== TO DO ==
Each line starting at the one that contains "54: (363, 163, 1.36)" and ending at the one that contains "65: (346, 120, 1.44)" must be returned exactly, and the rest of the listing is left out.
INPUT RECORDS START
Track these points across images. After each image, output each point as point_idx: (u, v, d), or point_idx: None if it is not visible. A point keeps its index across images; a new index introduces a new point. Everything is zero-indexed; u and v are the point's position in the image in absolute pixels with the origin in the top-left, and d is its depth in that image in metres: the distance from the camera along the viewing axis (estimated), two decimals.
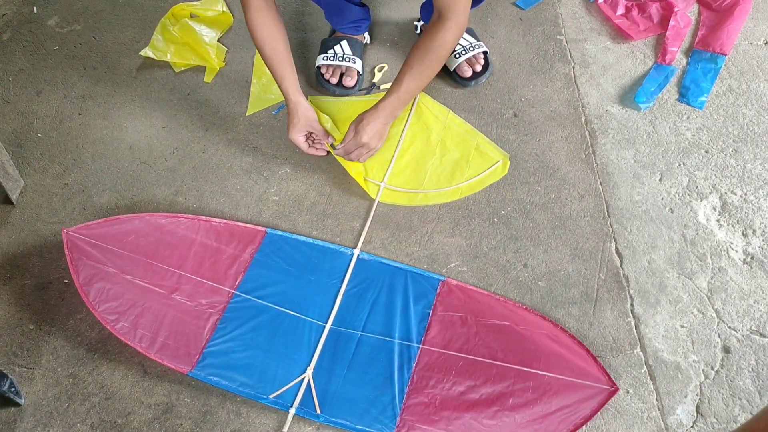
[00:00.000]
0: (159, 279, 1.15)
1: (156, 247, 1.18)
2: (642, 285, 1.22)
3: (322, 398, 1.06)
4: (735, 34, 1.59)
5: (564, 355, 1.09)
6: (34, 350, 1.13)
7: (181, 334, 1.10)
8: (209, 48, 1.53)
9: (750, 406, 1.09)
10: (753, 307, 1.20)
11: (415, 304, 1.16)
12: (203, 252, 1.20)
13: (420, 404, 1.06)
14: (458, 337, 1.12)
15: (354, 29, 1.51)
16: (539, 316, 1.15)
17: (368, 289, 1.18)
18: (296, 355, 1.10)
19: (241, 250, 1.21)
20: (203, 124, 1.45)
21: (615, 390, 1.06)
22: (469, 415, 1.04)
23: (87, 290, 1.11)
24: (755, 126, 1.45)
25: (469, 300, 1.17)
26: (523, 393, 1.06)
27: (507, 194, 1.34)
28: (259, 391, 1.06)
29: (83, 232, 1.16)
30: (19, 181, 1.32)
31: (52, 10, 1.67)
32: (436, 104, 1.46)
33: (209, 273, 1.17)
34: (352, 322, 1.14)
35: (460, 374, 1.08)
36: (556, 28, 1.64)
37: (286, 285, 1.18)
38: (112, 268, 1.14)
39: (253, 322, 1.13)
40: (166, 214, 1.22)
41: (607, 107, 1.48)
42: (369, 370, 1.09)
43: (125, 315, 1.10)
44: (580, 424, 1.04)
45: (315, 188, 1.35)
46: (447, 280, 1.19)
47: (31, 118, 1.45)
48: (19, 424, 1.06)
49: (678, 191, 1.35)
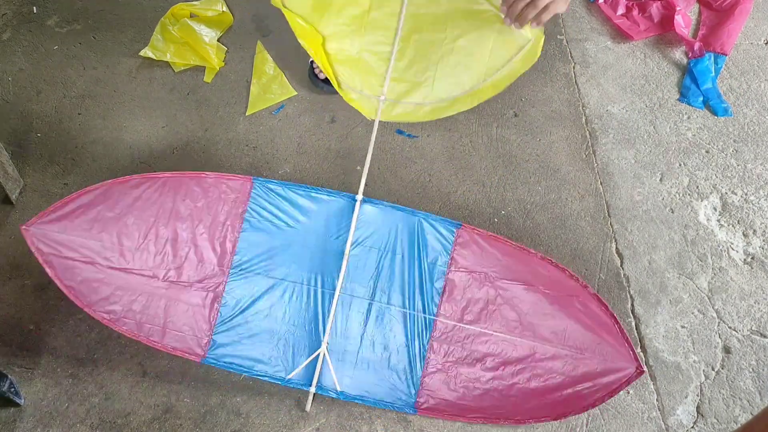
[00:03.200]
0: (146, 263, 1.04)
1: (129, 222, 1.04)
2: (642, 285, 1.22)
3: (340, 373, 1.03)
4: (735, 33, 1.59)
5: (590, 327, 1.05)
6: (33, 350, 1.13)
7: (184, 320, 1.04)
8: (209, 48, 1.53)
9: (750, 406, 1.09)
10: (753, 307, 1.20)
11: (429, 260, 1.06)
12: (188, 223, 1.06)
13: (439, 374, 1.04)
14: (476, 302, 1.06)
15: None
16: (566, 273, 1.06)
17: (377, 245, 1.06)
18: (308, 328, 1.05)
19: (228, 211, 1.07)
20: (203, 124, 1.45)
21: (640, 372, 1.03)
22: (489, 385, 1.03)
23: (76, 291, 1.01)
24: (756, 126, 1.45)
25: (488, 254, 1.06)
26: (544, 366, 1.04)
27: (507, 194, 1.34)
28: (276, 372, 1.03)
29: (44, 224, 1.02)
30: (18, 181, 1.32)
31: (52, 9, 1.67)
32: None
33: (199, 249, 1.06)
34: (362, 288, 1.06)
35: (478, 344, 1.05)
36: (556, 27, 1.64)
37: (285, 251, 1.07)
38: (91, 258, 1.02)
39: (256, 299, 1.06)
40: (133, 176, 1.06)
41: (608, 107, 1.48)
42: (385, 342, 1.05)
43: (124, 310, 1.03)
44: (600, 399, 1.03)
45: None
46: (464, 227, 1.07)
47: (31, 118, 1.45)
48: (19, 425, 1.05)
49: (678, 191, 1.34)
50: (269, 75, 1.52)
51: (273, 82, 1.51)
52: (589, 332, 1.05)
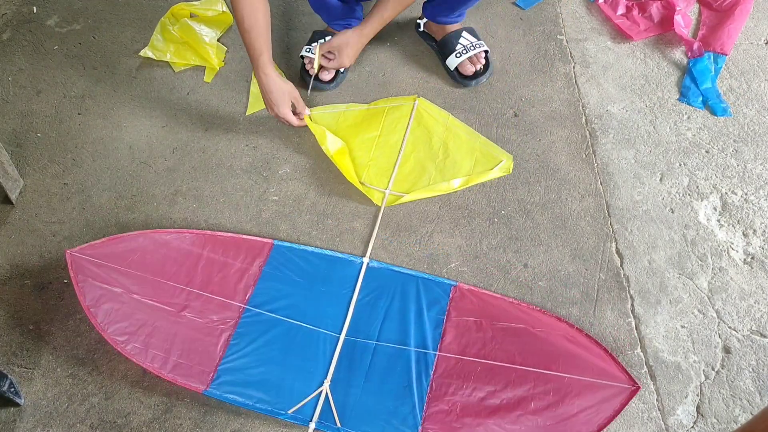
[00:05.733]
0: (167, 297, 1.13)
1: (162, 264, 1.16)
2: (642, 285, 1.22)
3: (342, 410, 1.05)
4: (735, 33, 1.59)
5: (582, 355, 1.09)
6: (33, 350, 1.13)
7: (194, 352, 1.08)
8: (209, 48, 1.53)
9: (750, 406, 1.09)
10: (753, 307, 1.20)
11: (428, 310, 1.15)
12: (211, 267, 1.18)
13: (441, 412, 1.05)
14: (474, 342, 1.11)
15: (342, 27, 1.50)
16: (554, 317, 1.14)
17: (380, 298, 1.17)
18: (312, 368, 1.09)
19: (249, 263, 1.19)
20: (203, 123, 1.45)
21: (636, 388, 1.05)
22: (491, 420, 1.03)
23: (95, 312, 1.08)
24: (756, 126, 1.45)
25: (482, 304, 1.16)
26: (544, 396, 1.05)
27: (507, 194, 1.34)
28: (276, 407, 1.05)
29: (87, 252, 1.14)
30: (18, 181, 1.32)
31: (52, 9, 1.67)
32: (435, 108, 1.46)
33: (218, 288, 1.15)
34: (366, 332, 1.13)
35: (479, 380, 1.07)
36: (556, 27, 1.64)
37: (297, 297, 1.16)
38: (119, 287, 1.12)
39: (266, 336, 1.12)
40: (169, 230, 1.20)
41: (608, 107, 1.48)
42: (387, 380, 1.08)
43: (136, 335, 1.08)
44: (603, 424, 1.03)
45: (315, 188, 1.34)
46: (459, 285, 1.18)
47: (31, 118, 1.45)
48: (19, 424, 1.05)
49: (678, 191, 1.34)
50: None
51: None
52: (583, 360, 1.08)
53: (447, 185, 1.32)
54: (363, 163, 1.36)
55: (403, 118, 1.44)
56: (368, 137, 1.40)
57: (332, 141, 1.34)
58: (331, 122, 1.43)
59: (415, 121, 1.43)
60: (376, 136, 1.41)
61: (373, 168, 1.36)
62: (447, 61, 1.51)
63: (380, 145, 1.39)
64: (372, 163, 1.36)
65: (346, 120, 1.44)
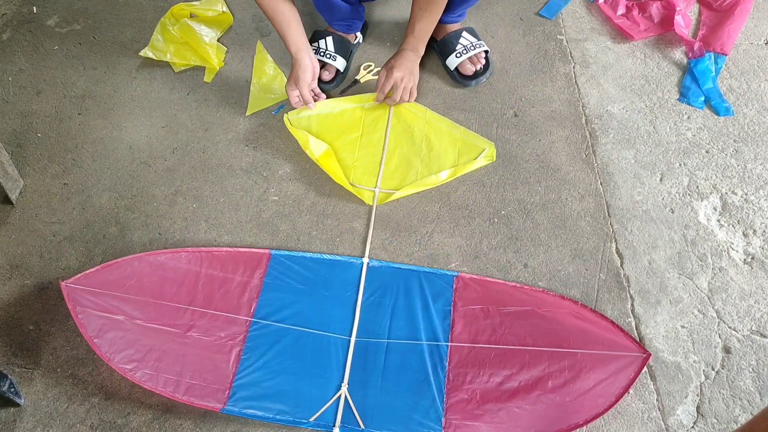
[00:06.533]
0: (171, 318, 1.12)
1: (161, 286, 1.15)
2: (642, 285, 1.22)
3: (363, 412, 1.05)
4: (735, 33, 1.59)
5: (591, 330, 1.11)
6: (33, 350, 1.13)
7: (206, 371, 1.07)
8: (209, 48, 1.53)
9: (750, 406, 1.09)
10: (753, 307, 1.20)
11: (434, 303, 1.16)
12: (211, 284, 1.17)
13: (461, 401, 1.06)
14: (484, 329, 1.13)
15: (344, 27, 1.51)
16: (558, 296, 1.16)
17: (385, 296, 1.17)
18: (327, 374, 1.09)
19: (249, 275, 1.18)
20: (203, 123, 1.45)
21: (648, 356, 1.08)
22: (512, 403, 1.05)
23: (99, 343, 1.06)
24: (756, 126, 1.45)
25: (486, 291, 1.18)
26: (560, 373, 1.07)
27: (507, 194, 1.34)
28: (298, 417, 1.04)
29: (83, 282, 1.12)
30: (18, 181, 1.32)
31: (52, 9, 1.67)
32: (413, 103, 1.46)
33: (222, 304, 1.14)
34: (376, 331, 1.13)
35: (494, 365, 1.09)
36: (556, 27, 1.64)
37: (302, 304, 1.16)
38: (120, 315, 1.10)
39: (276, 347, 1.11)
40: (163, 251, 1.19)
41: (608, 107, 1.48)
42: (403, 376, 1.08)
43: (144, 361, 1.06)
44: (620, 394, 1.05)
45: (315, 188, 1.34)
46: (461, 275, 1.19)
47: (31, 118, 1.45)
48: (19, 425, 1.05)
49: (678, 191, 1.34)
50: (269, 75, 1.52)
51: (273, 82, 1.51)
52: (592, 335, 1.10)
53: (435, 178, 1.33)
54: (349, 164, 1.37)
55: (383, 115, 1.44)
56: (350, 138, 1.41)
57: (315, 145, 1.34)
58: (311, 125, 1.42)
59: (394, 118, 1.44)
60: (358, 136, 1.41)
61: (359, 168, 1.36)
62: (447, 61, 1.51)
63: (363, 144, 1.40)
64: (358, 164, 1.37)
65: (324, 122, 1.43)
INPUT RECORDS END
== FINAL ANSWER ==
54: (363, 163, 1.36)
55: (403, 118, 1.44)
56: (368, 137, 1.40)
57: (332, 141, 1.34)
58: (331, 122, 1.43)
59: (415, 121, 1.43)
60: (376, 136, 1.41)
61: (373, 168, 1.36)
62: (447, 61, 1.51)
63: (380, 145, 1.39)
64: (372, 163, 1.36)
65: (346, 120, 1.44)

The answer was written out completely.